Industry representatives state that if the rise in energy costs continues, a second price adjustment may become inevitable.
Navara Chantanasurakorn, Vice Chairman of the Federation of Thai Industries (FTI) and Honorary Chairman of the Steel Industry Group, said that the sector is trying to keep costs under control to limit the impact on consumers. However, he noted that ongoing conflicts in the Middle East are pushing global costs higher, making an initial price increase of 10–15% across all steel products unavoidable.
Chantanasurakorn added that further price adjustments may be considered in the coming period, but the final rates will depend on the trajectory of cost increases.
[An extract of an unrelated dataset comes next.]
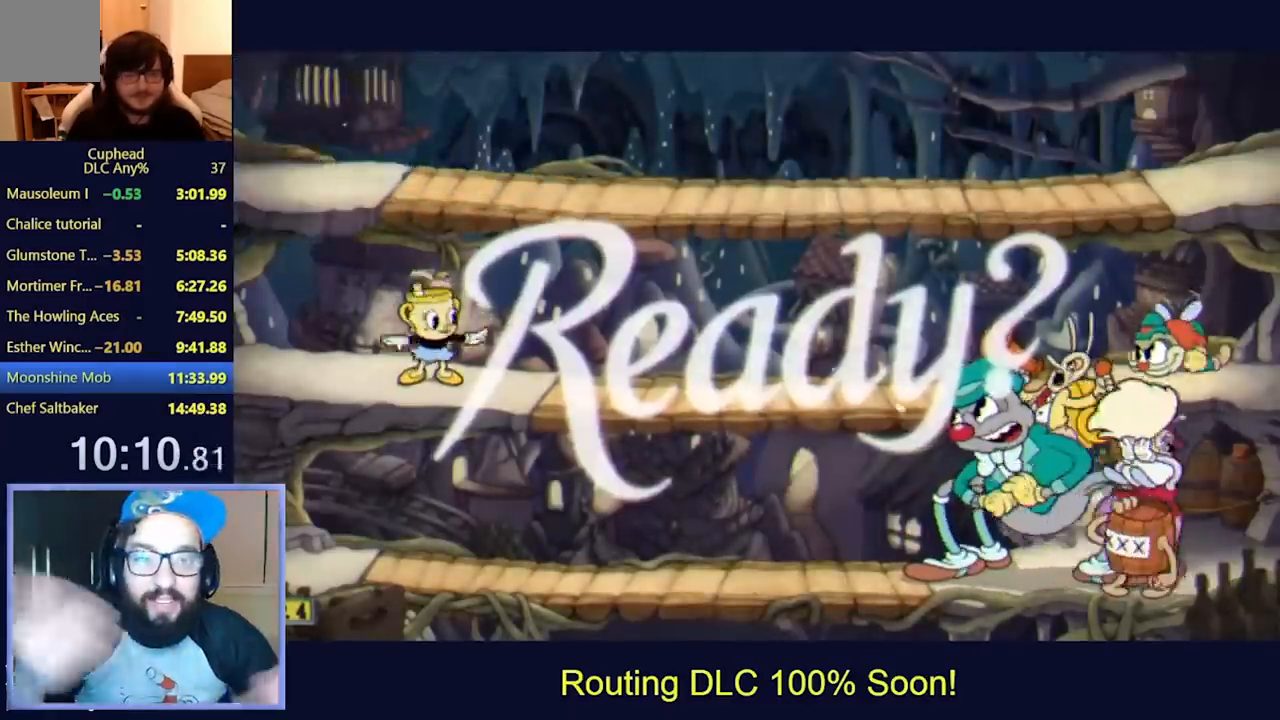
{"buttons": ["L2", "DPAD_RIGHT"], "left_stick": "center", "events": []}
Thailand’s lack of domestic iron ore reserves means that production is heavily dependent on imported scrap, which adds to cost pressures. Steel products produced in the country, such as rebar, wire rod, steel plates, and structural steel, are primarily used in the construction and automotive sectors.
According to industry representatives, cost increases are driven by four main factors: rising transportation expenses, higher energy prices, elevated freight costs, and an upcoming increase in electricity tariffs. In particular, increases in the prices of fuels used in steel production are directly impacting overall costs.
Following the first round of price increases implemented in April, the final decision on the second phase planned for May will be reassessed based on developments in energy and logistics costs. Nevertheless, industry representatives emphasized that they will continue to maintain employment and uphold their commitment to avoiding layoffs, in line with the government’s determination to sustain construction projects.